--- Texto de lectura ---

La capacidad de resumir y condensar es justamente lo que da al simbolismo su interés, utilidad y, si se usa bien, capacidad de seducción. Podría decirse que es otra clase de lenguaje figurado.

¿Deduciremos que es imprescindible para que tenga éxito tu cuento o novela? Ni mucho menos. De hecho puede ser perjudicial, sobre todo si te dejas arrastrar. La función del simbolismo es adornar y enriquecer, no crear una sensación artificial de profundidad. Digámoslo claramente: los trucos de escritor no tienen nada que ver con la historia. Lo único que tiene que ver con la historia es la propia historia. (¿Ya te has cansado de oírlo? Espero que no, porque a mí me falta mucho para cansarme de decirlo).

--- Registros de datos ---

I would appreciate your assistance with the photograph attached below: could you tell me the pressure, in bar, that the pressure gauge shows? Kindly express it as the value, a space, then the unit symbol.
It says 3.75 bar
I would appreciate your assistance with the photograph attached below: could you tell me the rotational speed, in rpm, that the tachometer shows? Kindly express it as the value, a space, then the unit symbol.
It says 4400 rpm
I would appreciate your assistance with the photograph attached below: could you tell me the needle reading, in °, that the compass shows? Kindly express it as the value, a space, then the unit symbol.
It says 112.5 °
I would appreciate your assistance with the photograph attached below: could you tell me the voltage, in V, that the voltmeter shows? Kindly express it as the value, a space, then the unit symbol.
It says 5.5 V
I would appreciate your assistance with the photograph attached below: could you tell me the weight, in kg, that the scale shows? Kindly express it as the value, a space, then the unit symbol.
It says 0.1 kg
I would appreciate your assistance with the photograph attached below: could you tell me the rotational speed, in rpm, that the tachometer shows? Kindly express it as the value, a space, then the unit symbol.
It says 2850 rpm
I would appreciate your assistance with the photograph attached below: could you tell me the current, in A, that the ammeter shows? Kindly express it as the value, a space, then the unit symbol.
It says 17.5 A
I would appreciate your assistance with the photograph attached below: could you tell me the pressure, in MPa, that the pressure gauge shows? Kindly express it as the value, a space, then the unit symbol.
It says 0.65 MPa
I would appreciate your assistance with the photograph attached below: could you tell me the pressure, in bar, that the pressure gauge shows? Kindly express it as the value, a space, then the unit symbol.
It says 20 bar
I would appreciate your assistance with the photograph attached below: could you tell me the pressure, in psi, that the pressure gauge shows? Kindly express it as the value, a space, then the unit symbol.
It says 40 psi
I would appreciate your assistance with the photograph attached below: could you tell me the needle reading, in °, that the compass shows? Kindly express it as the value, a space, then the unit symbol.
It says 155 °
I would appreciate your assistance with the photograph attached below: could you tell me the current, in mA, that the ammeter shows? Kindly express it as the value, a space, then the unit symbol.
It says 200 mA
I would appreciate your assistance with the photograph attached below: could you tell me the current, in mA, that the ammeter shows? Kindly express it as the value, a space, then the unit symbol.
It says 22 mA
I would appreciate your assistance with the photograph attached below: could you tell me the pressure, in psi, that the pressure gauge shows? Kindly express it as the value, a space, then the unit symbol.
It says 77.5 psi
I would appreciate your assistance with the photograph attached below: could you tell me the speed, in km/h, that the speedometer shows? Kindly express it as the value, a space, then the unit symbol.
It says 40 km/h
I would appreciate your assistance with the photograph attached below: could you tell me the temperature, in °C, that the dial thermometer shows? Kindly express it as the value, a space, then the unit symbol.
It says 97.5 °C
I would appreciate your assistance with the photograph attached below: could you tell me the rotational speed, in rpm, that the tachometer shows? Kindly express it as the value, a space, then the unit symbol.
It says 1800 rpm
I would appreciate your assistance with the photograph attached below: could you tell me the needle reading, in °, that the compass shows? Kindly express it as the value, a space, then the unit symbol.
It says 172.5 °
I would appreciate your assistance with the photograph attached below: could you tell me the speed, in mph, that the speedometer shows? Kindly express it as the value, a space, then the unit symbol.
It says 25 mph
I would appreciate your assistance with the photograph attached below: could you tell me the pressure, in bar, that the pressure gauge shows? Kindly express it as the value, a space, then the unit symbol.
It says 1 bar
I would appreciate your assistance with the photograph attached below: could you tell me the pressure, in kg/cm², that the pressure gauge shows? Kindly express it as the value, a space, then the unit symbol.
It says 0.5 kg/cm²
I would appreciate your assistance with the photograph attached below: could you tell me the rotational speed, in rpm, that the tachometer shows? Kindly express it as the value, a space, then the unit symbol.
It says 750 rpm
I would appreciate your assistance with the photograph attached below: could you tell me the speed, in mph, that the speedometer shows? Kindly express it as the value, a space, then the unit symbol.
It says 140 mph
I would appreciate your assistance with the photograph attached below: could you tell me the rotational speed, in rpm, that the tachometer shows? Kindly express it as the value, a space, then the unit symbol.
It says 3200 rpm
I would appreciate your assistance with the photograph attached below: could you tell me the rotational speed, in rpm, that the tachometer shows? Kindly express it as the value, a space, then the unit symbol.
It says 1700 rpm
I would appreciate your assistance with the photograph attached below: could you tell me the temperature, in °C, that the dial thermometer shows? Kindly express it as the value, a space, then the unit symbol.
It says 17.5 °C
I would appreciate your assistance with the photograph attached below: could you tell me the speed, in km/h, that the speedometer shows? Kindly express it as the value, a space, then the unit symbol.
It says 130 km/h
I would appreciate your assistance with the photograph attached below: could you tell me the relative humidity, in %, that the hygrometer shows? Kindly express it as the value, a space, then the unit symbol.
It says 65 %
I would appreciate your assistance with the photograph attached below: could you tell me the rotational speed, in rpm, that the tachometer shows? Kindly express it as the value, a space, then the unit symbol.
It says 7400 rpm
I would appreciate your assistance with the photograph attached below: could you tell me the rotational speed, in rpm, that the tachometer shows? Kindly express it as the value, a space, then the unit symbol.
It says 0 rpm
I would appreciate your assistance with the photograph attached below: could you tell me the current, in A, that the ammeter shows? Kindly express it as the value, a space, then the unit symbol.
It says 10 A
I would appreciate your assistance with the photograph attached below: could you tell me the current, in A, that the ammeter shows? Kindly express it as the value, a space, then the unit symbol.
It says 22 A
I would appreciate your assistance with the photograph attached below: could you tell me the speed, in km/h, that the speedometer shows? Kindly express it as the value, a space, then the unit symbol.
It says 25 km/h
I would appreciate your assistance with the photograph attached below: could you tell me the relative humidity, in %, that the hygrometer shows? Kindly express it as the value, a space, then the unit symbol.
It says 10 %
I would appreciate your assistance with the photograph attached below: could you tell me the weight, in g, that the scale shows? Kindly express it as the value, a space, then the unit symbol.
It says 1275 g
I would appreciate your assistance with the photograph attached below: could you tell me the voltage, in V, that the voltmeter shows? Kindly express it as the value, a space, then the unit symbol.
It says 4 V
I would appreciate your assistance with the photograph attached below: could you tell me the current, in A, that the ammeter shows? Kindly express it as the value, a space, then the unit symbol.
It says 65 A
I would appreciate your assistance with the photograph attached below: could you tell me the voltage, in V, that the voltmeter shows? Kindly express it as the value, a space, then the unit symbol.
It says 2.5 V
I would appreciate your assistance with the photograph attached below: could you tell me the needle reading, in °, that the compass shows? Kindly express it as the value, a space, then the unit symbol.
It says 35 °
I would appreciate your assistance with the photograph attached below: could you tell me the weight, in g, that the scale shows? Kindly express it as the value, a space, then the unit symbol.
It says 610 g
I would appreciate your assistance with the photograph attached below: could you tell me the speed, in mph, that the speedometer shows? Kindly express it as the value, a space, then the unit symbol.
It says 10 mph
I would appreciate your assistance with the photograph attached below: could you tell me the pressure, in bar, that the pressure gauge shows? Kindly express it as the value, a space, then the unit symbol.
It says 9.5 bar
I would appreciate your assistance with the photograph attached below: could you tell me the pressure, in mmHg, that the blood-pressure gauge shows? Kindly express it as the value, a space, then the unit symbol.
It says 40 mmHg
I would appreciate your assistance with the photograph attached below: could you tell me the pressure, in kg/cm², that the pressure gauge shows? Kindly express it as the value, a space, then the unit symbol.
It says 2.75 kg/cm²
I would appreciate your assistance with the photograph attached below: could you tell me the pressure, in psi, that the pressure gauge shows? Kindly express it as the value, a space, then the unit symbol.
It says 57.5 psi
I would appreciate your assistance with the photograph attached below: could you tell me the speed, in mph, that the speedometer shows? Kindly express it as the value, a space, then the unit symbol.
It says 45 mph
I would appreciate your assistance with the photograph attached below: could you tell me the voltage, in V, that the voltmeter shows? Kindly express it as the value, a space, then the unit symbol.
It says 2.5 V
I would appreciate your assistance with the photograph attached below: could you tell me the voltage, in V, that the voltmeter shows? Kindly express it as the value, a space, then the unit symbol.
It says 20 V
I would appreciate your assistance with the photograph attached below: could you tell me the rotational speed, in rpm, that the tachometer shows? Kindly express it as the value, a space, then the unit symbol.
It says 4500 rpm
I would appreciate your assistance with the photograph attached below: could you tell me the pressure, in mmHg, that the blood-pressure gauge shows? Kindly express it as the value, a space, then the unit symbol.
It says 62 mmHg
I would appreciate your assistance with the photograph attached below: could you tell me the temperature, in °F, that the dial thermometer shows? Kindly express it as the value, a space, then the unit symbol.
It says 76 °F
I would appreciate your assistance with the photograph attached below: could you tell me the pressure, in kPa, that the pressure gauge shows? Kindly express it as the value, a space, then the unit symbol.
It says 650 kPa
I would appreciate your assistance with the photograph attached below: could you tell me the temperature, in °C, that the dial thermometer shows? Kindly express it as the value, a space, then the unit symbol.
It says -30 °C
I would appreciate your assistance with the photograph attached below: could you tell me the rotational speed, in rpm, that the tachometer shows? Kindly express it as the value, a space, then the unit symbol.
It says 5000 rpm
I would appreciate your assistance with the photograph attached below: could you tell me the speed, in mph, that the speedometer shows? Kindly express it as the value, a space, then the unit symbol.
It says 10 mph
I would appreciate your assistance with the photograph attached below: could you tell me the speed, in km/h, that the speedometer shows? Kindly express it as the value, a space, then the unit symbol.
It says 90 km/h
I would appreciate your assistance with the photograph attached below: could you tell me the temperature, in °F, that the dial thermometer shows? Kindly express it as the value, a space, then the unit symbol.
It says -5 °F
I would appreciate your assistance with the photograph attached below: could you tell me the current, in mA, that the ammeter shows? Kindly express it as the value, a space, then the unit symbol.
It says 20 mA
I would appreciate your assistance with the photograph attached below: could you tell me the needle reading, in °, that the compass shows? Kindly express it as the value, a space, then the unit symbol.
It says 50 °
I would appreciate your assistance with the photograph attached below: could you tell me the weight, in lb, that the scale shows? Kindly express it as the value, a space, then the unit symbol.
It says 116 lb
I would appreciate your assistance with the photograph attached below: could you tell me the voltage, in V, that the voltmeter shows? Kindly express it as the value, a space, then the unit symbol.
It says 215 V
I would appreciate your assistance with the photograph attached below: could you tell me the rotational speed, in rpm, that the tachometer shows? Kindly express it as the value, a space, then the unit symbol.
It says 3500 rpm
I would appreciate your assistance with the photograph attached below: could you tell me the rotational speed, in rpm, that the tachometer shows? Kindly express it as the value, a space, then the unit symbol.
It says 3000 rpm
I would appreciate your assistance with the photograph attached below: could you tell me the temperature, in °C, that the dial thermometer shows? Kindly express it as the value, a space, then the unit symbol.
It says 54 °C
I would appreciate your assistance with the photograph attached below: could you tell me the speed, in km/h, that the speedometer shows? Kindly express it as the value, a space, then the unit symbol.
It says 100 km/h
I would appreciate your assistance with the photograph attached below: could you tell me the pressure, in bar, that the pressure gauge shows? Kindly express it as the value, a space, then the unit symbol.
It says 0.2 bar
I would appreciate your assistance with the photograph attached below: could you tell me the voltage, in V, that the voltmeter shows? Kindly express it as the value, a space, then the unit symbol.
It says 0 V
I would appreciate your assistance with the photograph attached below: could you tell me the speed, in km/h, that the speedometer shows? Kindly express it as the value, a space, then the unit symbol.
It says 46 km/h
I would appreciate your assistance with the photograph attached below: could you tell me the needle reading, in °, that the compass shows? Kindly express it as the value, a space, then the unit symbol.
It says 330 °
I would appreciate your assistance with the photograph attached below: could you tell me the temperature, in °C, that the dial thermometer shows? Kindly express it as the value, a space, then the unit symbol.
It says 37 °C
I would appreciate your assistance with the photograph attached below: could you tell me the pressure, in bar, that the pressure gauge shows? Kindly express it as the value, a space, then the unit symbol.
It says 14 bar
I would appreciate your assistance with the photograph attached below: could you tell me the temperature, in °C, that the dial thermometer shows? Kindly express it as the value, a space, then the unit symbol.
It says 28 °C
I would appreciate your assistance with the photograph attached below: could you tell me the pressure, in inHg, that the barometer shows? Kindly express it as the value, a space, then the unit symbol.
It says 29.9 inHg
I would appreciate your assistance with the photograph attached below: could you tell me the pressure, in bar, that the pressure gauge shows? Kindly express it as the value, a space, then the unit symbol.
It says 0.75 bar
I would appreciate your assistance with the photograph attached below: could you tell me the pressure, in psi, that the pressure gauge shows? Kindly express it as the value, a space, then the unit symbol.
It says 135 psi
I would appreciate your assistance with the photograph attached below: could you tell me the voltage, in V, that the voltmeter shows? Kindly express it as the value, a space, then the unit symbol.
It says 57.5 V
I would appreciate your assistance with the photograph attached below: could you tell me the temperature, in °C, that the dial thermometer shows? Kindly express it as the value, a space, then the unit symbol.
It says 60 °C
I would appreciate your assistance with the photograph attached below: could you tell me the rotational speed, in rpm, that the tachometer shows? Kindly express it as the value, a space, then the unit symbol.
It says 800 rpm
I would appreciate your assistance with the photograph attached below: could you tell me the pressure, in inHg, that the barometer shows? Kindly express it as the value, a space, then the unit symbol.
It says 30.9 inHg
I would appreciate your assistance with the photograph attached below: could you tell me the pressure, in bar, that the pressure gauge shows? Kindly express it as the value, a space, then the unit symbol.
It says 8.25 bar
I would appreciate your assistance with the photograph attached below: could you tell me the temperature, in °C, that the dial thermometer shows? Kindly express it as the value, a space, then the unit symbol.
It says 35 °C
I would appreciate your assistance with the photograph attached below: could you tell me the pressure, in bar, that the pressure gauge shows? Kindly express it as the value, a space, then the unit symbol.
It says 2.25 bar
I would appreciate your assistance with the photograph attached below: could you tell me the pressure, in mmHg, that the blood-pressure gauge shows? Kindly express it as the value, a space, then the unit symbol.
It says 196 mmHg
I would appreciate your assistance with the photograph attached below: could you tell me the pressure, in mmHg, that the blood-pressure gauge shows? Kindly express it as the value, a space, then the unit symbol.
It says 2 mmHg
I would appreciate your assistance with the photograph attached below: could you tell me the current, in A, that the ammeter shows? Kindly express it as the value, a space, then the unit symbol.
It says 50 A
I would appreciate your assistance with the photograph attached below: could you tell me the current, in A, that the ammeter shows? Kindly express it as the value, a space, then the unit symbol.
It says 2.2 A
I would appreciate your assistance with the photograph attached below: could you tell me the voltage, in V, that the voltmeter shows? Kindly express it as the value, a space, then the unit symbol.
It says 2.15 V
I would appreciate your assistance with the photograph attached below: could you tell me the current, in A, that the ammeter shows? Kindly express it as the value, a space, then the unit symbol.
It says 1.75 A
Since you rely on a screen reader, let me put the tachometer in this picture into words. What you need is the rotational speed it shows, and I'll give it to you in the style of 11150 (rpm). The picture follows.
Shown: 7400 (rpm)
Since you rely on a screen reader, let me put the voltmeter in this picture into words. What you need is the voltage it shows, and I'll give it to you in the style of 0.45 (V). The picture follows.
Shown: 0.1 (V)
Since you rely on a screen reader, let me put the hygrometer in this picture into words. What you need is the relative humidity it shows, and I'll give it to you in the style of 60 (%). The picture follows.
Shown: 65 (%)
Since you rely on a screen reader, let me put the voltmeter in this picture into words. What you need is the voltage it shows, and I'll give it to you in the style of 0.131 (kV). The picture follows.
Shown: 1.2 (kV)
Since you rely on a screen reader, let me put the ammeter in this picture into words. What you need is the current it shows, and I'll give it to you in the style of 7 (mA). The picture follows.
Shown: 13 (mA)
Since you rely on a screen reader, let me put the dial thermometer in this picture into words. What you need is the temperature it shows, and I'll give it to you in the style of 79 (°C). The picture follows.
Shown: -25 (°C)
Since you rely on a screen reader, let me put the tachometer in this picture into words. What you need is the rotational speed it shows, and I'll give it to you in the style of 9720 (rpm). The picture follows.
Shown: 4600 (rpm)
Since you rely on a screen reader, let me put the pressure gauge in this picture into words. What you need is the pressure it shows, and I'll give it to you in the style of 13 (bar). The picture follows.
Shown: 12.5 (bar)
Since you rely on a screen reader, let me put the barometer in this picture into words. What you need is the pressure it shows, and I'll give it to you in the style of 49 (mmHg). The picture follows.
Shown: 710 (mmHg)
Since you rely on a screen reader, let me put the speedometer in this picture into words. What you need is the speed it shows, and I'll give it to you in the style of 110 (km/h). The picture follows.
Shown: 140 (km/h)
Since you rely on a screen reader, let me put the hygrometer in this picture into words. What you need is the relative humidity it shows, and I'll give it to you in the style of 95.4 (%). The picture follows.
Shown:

---

* Explorar el material:
a) Copia el texto sobre el simbolismo desde "La capacidad de" hasta "cansarme de decirlo).", ambos incluidos, y cambia "simbolismo" por "uso de símbolos".
b) Según el texto sobre el simbolismo, ¿cuál es la función del simbolismo?
c) Prolonga el texto sobre el simbolismo a partir de su última oración.

* Respuestas esperadas:
a)
La capacidad de resumir y condensar es justamente lo que da al uso de símbolos su interés, utilidad y, si se usa bien, capacidad de seducción. Podría decirse que es otra clase de lenguaje figurado.

¿Deduciremos que es imprescindible para que tenga éxito tu cuento o novela? Ni mucho menos. De hecho puede ser perjudicial, sobre todo si te dejas arrastrar. La función del uso de símbolos es adornar y enriquecer, no crear una sensación artificial de profundidad. Digámoslo claramente: los trucos de escritor no tienen nada que ver con la historia. Lo único que tiene que ver con la historia es la propia historia. (¿Ya te has cansado de oírlo? Espero que no, porque a mí me falta mucho para cansarme de decirlo).

b) Adornar y enriquecer, no crear una sensación artificial de profundidad.

c)
No lo entiendas como que el simbolismo (o los demás ornamentos) carezca de utilidad. Es algo más que un simple baño o chapado. Puede funcionar como utensilio de enfoque, tanto para ti como para el lector, y contribuir a que la obra sea más unitaria y se lea con más gusto. Yo creo que al releer (¡y comentar!) el original sabrás darte cuenta de si hay simbolismo, o de si puede haberlo. Si no lo hay, no intentes introducirlo a la fuerza. Si está, si queda clara su pertenencia al fósil que intentas desenterrar, apuesta por él. Poténcialo. Lo contrario sería ser tonto.